Is there an easy way to log all activity that a shell script does?

There is a very easy and handy way:

Using script to make typescript of terminal session

  1. Start the command script

    If the argument file is given, eg script ~/tmp/output, script saves the dialogue in this file. If no filename is given, the dialogue is saved in the file typescript

  2. Start your script or what ever you want to start

  3. If your script is finished, stop script via Ctrl-D

  4. Check the output in the default output file typescript


To start your command in one step with script, use the parameter -c

-c COMMAND
    Run the COMMAND rather than an interactive 
    shell. This makes it easy for a script to capture
    the output of a program that behaves differently
    when its stdout is not a tty.

The usage of scriptinside your script makes no sense because script forks the shell or starts a new shell.
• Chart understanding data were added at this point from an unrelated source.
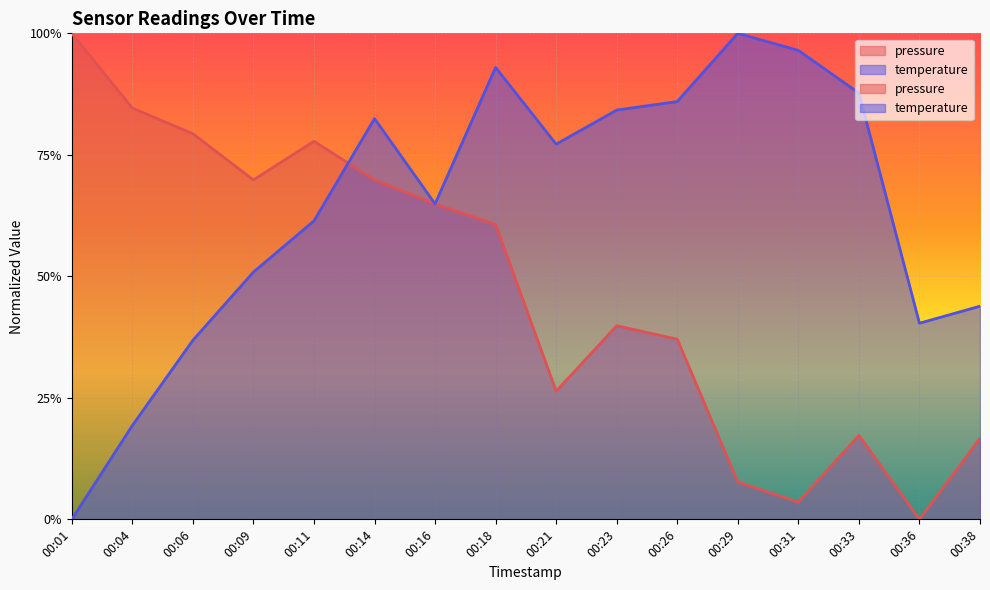

Reading right to left, list all the values displayed in this chart.

pressure: 0.2	0.0	0.2	0.0	0.1	0.4	0.4	0.3	0.6	0.6	0.7	0.8	0.7	0.8	0.8	1.0
temperature: 0.4	0.4	0.9	1.0	1.0	0.9	0.8	0.8	0.9	0.6	0.8	0.6	0.5	0.4	0.2	0.0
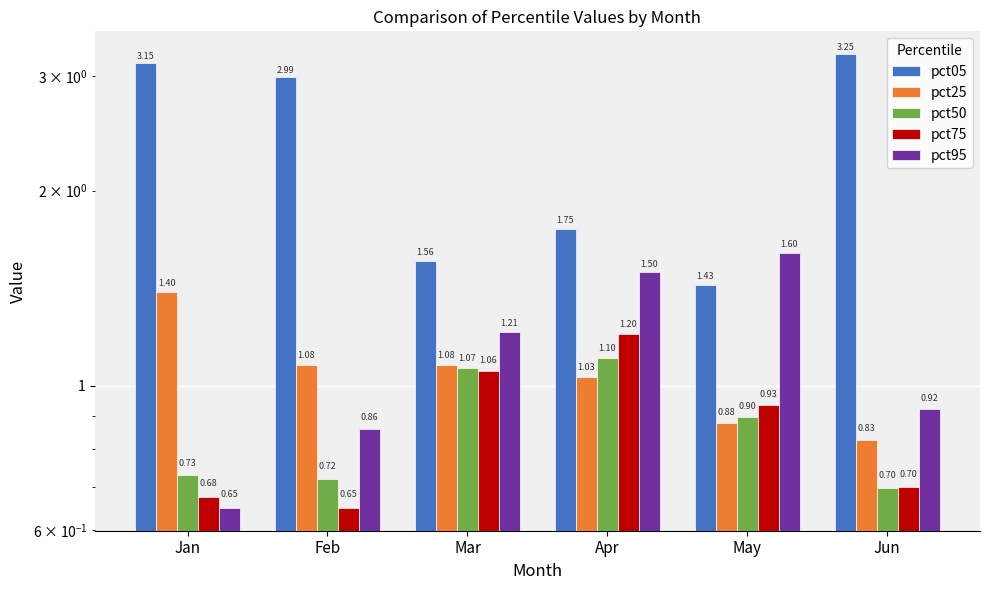

Reading right to left, what are all the values shown in this chart?

pct05: 3.2	1.4	1.7	1.6	3.0	3.1
pct25: 0.8	0.9	1.0	1.1	1.1	1.4
pct50: 0.7	0.9	1.1	1.1	0.7	0.7
pct75: 0.7	0.9	1.2	1.1	0.6	0.7
pct95: 0.9	1.6	1.5	1.2	0.9	0.6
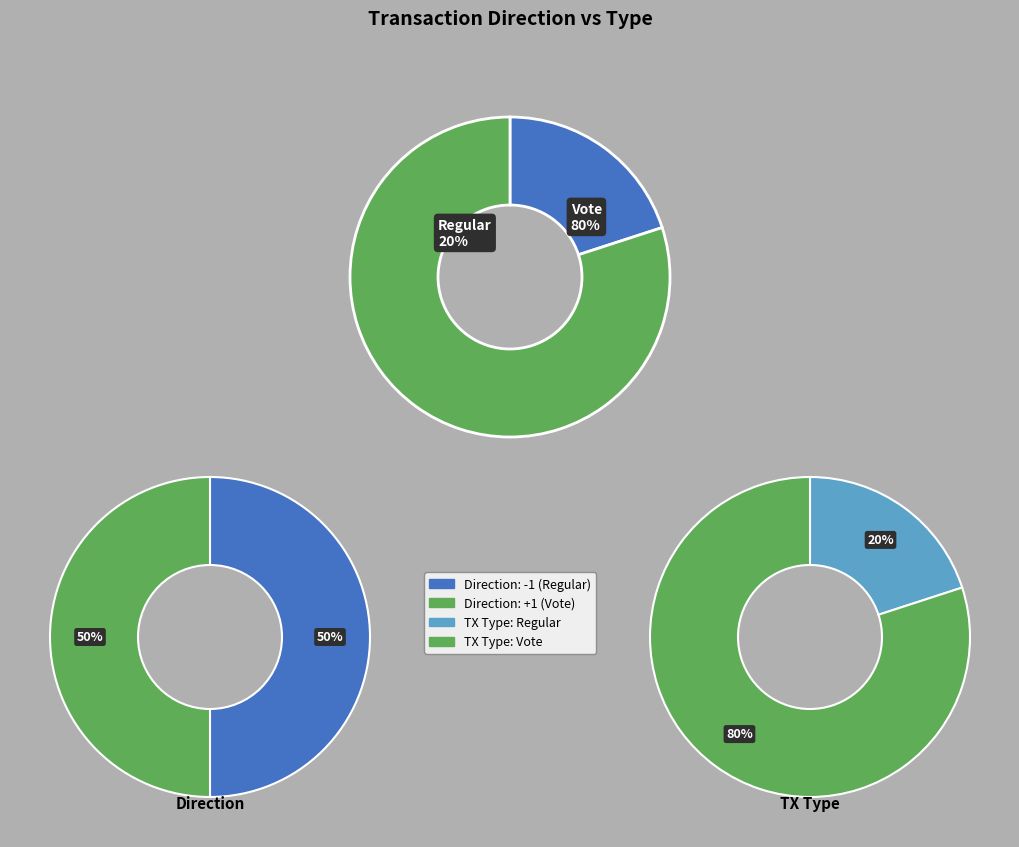

Count the number of slices in the pie.

2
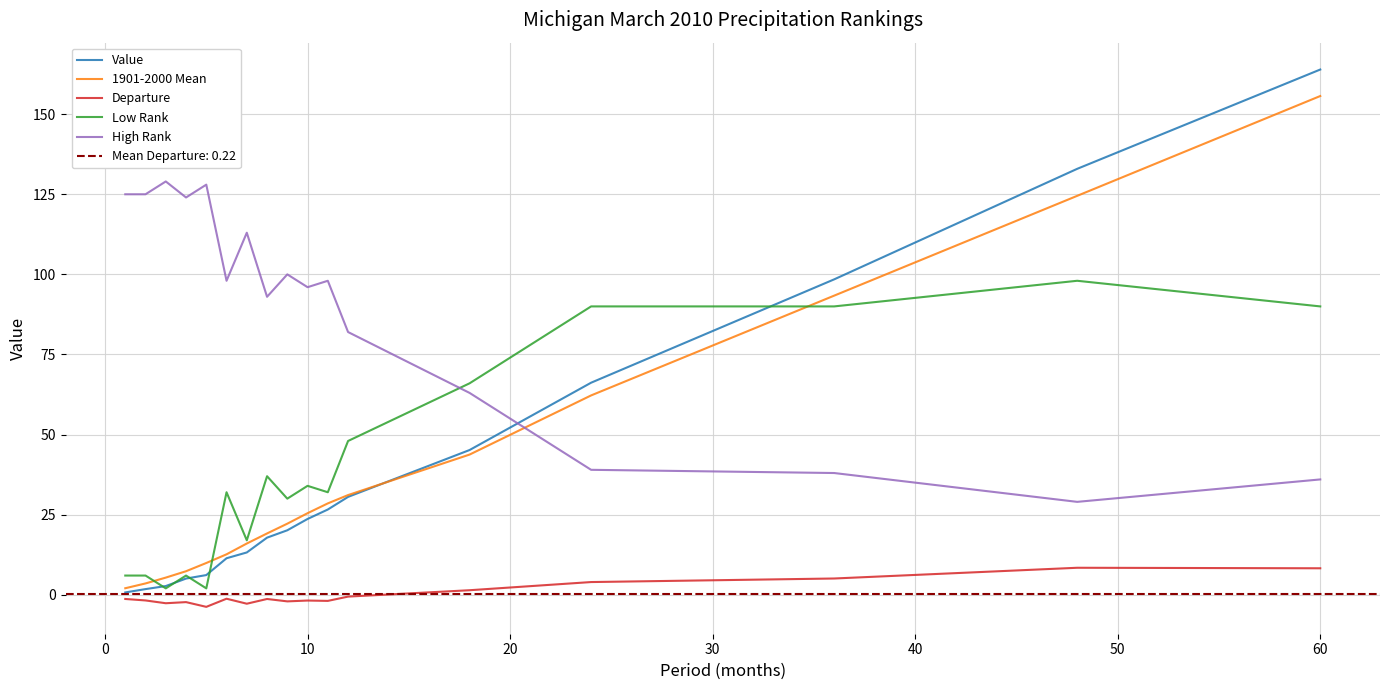

Which series has the largest range (max minus min)?

Value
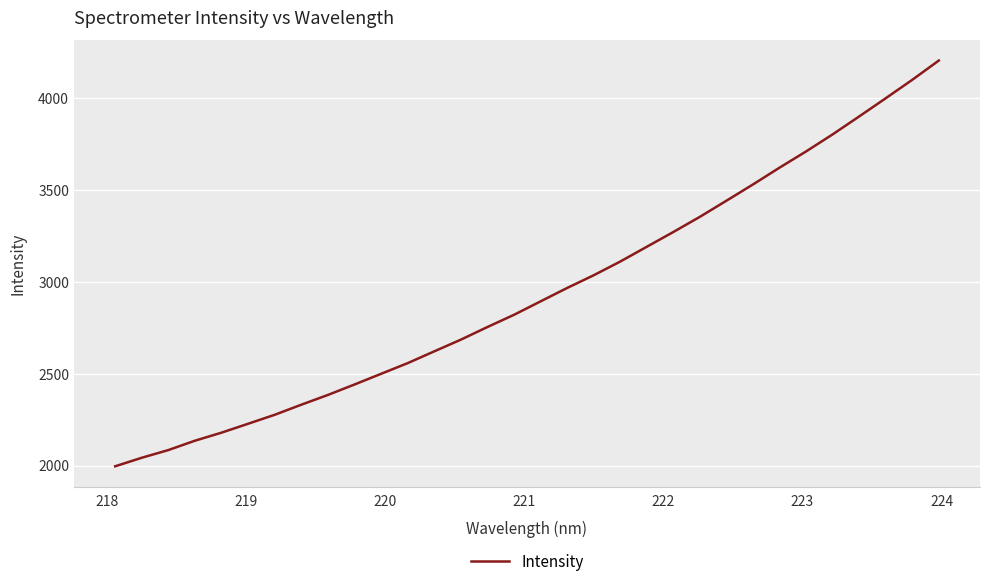

What is the greatest value displayed?

4205.8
If the variable SHELL exists, the shell forked by script will be that shell. If SHELL is not set, the Bourne shell is assumed. (Most shells set this variable automatically).


if you normally run your script with foo.sh, try running it (assuming it's a bash script) with bash -x foo.sh. If you want everything redirected to file, try bash -x foo.sh > file.log 2>&1 (note I'm redirecting stderr as well, remove the 2>&1 if you don't want this). If you also want to see what's going on, bash -x foo.sh 2>&1 | tee file.log.